The menu the inspector ate was a three course, €70 dinner with just one dessert; two days after his visit, the government closed indoor dining once more.

But it had been enough of a window to secure a star, one that was awarded remotely via a videolink to Turkey, where Dede had managed to get home to see his family for the first time since the pandemic began.

“It was really special,” he says. “It felt like it was meant to be, with my mum and dad there beside me.”

Archer still looks on it as a miracle. “There was so much excitement around it because it had seemed practically impossible,” she says. “The whole village was buzzing, it was just wondrous.”

At this year’s Michelin guide announcement - an in-person event held in England in March - the second star came to Baltimore. Archer was stunned (“I was knees were nearly going from under me”), but Dede had felt that things were moving in that direction.

“When your restaurant has found its identity, its personality, and when it’s different to anywhere else, that’s when things like this happen. We’d had such a good reaction from the customers, and that tells you a lot too,” he says.

Is there a typical Dede customer? “Not really, and that’s lovely,” Archer says.

“So far the age range has gone from eight to 97. Since the second star came, we’ve seen a lot more overseas visitors - from Turkey of course, because Ahmet has had so much coverage there, but also from Germany, London, Paris, Holland.”

That extra business means the restaurant will be open for longer this year than Archer and Dede had initially planned.
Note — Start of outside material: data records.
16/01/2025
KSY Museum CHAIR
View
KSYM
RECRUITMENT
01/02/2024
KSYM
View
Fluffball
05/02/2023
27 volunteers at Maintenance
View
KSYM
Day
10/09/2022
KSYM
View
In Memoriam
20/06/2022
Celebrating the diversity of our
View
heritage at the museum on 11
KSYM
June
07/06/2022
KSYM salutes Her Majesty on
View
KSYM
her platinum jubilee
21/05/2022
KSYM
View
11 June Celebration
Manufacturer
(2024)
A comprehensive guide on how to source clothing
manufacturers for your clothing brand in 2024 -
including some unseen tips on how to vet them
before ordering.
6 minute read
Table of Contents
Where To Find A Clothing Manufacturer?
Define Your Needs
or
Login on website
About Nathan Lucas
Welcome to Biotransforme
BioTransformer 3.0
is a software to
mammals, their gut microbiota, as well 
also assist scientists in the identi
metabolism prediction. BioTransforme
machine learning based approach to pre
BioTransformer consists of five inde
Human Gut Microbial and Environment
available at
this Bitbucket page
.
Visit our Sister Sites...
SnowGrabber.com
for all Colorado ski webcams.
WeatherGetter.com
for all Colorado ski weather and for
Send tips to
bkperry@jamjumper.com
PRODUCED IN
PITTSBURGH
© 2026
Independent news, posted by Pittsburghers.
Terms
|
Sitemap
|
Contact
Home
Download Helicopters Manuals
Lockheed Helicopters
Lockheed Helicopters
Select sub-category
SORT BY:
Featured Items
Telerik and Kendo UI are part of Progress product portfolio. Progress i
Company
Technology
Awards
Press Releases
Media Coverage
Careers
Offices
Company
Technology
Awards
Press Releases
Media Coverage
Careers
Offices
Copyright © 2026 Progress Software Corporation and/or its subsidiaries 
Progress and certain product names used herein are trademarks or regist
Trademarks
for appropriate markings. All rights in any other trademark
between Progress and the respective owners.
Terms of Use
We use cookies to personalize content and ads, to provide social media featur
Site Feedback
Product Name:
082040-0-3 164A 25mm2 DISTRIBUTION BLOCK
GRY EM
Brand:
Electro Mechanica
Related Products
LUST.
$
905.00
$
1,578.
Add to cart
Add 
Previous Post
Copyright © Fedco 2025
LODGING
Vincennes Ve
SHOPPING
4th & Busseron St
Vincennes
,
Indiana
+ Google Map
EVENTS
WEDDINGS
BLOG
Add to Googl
It will close on October 1 for an autumn break, then reopen on October 12. Service will then run through until New Year's Eve before the restaurant closes for January and reopens for the February 2024 bank holiday weekend.

This, Archer says, will have been their first normal year in operation, and will allow them to get a much better overview of the financial opportunities and limitations.

Now firmly setted in Baltimore with his partner Carly and their daughter Aleyna, Dede has plenty of ambition left. “I’d love to see us open a small hotel, somewhere really lovely where the Dede guests could stay,” he says.

It’s a long way from the cafe and deli Archer envisaged as her path to a life in west Cork, but it has, she says, been a true adventure. “We have lots of dreams and ambitions,” she says. “Who knows what we will end up doing here.”